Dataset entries
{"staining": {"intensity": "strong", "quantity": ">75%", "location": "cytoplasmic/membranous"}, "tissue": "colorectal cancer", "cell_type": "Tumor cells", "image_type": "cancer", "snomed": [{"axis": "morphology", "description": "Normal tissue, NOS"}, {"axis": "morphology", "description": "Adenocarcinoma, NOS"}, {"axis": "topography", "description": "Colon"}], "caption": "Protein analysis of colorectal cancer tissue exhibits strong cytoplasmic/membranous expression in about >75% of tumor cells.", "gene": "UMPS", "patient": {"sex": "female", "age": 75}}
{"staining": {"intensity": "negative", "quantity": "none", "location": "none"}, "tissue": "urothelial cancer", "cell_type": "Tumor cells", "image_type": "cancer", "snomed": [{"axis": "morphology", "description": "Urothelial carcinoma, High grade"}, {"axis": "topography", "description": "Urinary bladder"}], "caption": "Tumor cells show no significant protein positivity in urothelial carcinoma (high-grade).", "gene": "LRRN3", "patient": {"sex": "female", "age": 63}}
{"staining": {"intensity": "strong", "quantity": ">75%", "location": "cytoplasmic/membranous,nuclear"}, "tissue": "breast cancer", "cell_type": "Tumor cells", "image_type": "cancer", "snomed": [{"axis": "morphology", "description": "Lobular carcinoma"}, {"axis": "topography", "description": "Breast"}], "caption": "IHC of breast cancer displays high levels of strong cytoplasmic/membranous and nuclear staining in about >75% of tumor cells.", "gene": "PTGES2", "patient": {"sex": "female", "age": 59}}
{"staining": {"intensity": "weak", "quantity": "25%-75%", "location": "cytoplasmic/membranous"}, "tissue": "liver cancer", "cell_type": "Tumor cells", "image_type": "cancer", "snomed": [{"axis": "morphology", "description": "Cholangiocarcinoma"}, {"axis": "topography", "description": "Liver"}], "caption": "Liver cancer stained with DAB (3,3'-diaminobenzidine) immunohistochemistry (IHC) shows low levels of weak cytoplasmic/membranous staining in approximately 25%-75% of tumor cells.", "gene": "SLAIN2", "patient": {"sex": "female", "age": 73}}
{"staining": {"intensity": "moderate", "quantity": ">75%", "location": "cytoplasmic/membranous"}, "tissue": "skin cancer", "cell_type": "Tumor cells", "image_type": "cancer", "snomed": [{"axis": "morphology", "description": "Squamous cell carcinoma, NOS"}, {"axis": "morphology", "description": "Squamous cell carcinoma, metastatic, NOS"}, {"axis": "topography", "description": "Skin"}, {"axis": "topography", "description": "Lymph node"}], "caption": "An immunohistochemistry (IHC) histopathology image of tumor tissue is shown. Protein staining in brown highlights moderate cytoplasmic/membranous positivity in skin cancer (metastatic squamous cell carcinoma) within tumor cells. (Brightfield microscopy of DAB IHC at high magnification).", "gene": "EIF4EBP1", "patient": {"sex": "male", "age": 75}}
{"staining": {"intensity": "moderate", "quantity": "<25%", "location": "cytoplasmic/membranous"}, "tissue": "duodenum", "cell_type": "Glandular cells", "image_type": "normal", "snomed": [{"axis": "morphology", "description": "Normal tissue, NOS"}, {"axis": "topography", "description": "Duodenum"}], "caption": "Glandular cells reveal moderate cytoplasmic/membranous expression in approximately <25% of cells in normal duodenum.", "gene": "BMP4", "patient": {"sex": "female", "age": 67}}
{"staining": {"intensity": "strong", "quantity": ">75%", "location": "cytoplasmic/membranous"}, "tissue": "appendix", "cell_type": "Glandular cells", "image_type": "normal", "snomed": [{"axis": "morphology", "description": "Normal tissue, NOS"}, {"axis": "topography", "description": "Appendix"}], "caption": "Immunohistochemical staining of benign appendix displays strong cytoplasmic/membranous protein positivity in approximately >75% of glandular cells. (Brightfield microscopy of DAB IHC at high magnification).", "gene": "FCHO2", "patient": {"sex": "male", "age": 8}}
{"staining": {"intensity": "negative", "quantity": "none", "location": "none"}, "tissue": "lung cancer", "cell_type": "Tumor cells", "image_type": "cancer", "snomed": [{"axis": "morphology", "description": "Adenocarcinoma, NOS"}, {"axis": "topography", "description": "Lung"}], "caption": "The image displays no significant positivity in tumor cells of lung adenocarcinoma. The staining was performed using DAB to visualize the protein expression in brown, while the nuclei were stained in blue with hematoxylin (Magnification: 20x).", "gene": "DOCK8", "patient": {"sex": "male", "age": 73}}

### Work request
The entries are to be duplicated exactly, with nothing changed.

### Solution to the problem
{"staining": {"intensity": "strong", "quantity": ">75%", "location": "cytoplasmic/membranous"}, "tissue": "colorectal cancer", "cell_type": "Tumor cells", "image_type": "cancer", "snomed": [{"axis": "morphology", "description": "Normal tissue, NOS"}, {"axis": "morphology", "description": "Adenocarcinoma, NOS"}, {"axis": "topography", "description": "Colon"}], "caption": "Protein analysis of colorectal cancer tissue exhibits strong cytoplasmic/membranous expression in about >75% of tumor cells.", "gene": "UMPS", "patient": {"sex": "female", "age": 75}}
{"staining": {"intensity": "negative", "quantity": "none", "location": "none"}, "tissue": "urothelial cancer", "cell_type": "Tumor cells", "image_type": "cancer", "snomed": [{"axis": "morphology", "description": "Urothelial carcinoma, High grade"}, {"axis": "topography", "description": "Urinary bladder"}], "caption": "Tumor cells show no significant protein positivity in urothelial carcinoma (high-grade).", "gene": "LRRN3", "patient": {"sex": "female", "age": 63}}
{"staining": {"intensity": "strong", "quantity": ">75%", "location": "cytoplasmic/membranous,nuclear"}, "tissue": "breast cancer", "cell_type": "Tumor cells", "image_type": "cancer", "snomed": [{"axis": "morphology", "description": "Lobular carcinoma"}, {"axis": "topography", "description": "Breast"}], "caption": "IHC of breast cancer displays high levels of strong cytoplasmic/membranous and nuclear staining in about >75% of tumor cells.", "gene": "PTGES2", "patient": {"sex": "female", "age": 59}}
{"staining": {"intensity": "weak", "quantity": "25%-75%", "location": "cytoplasmic/membranous"}, "tissue": "liver cancer", "cell_type": "Tumor cells", "image_type": "cancer", "snomed": [{"axis": "morphology", "description": "Cholangiocarcinoma"}, {"axis": "topography", "description": "Liver"}], "caption": "Liver cancer stained with DAB (3,3'-diaminobenzidine) immunohistochemistry (IHC) shows low levels of weak cytoplasmic/membranous staining in approximately 25%-75% of tumor cells.", "gene": "SLAIN2", "patient": {"sex": "female", "age": 73}}
{"staining": {"intensity": "moderate", "quantity": ">75%", "location": "cytoplasmic/membranous"}, "tissue": "skin cancer", "cell_type": "Tumor cells", "image_type": "cancer", "snomed": [{"axis": "morphology", "description": "Squamous cell carcinoma, NOS"}, {"axis": "morphology", "description": "Squamous cell carcinoma, metastatic, NOS"}, {"axis": "topography", "description": "Skin"}, {"axis": "topography", "description": "Lymph node"}], "caption": "An immunohistochemistry (IHC) histopathology image of tumor tissue is shown. Protein staining in brown highlights moderate cytoplasmic/membranous positivity in skin cancer (metastatic squamous cell carcinoma) within tumor cells. (Brightfield microscopy of DAB IHC at high magnification).", "gene": "EIF4EBP1", "patient": {"sex": "male", "age": 75}}
{"staining": {"intensity": "moderate", "quantity": "<25%", "location": "cytoplasmic/membranous"}, "tissue": "duodenum", "cell_type": "Glandular cells", "image_type": "normal", "snomed": [{"axis": "morphology", "description": "Normal tissue, NOS"}, {"axis": "topography", "description": "Duodenum"}], "caption": "Glandular cells reveal moderate cytoplasmic/membranous expression in approximately <25% of cells in normal duodenum.", "gene": "BMP4", "patient": {"sex": "female", "age": 67}}
{"staining": {"intensity": "strong", "quantity": ">75%", "location": "cytoplasmic/membranous"}, "tissue": "appendix", "cell_type": "Glandular cells", "image_type": "normal", "snomed": [{"axis": "morphology", "description": "Normal tissue, NOS"}, {"axis": "topography", "description": "Appendix"}], "caption": "Immunohistochemical staining of benign appendix displays strong cytoplasmic/membranous protein positivity in approximately >75% of glandular cells. (Brightfield microscopy of DAB IHC at high magnification).", "gene": "FCHO2", "patient": {"sex": "male", "age": 8}}
{"staining": {"intensity": "negative", "quantity": "none", "location": "none"}, "tissue": "lung cancer", "cell_type": "Tumor cells", "image_type": "cancer", "snomed": [{"axis": "morphology", "description": "Adenocarcinoma, NOS"}, {"axis": "topography", "description": "Lung"}], "caption": "The image displays no significant positivity in tumor cells of lung adenocarcinoma. The staining was performed using DAB to visualize the protein expression in brown, while the nuclei were stained in blue with hematoxylin (Magnification: 20x).", "gene": "DOCK8", "patient": {"sex": "male", "age": 73}}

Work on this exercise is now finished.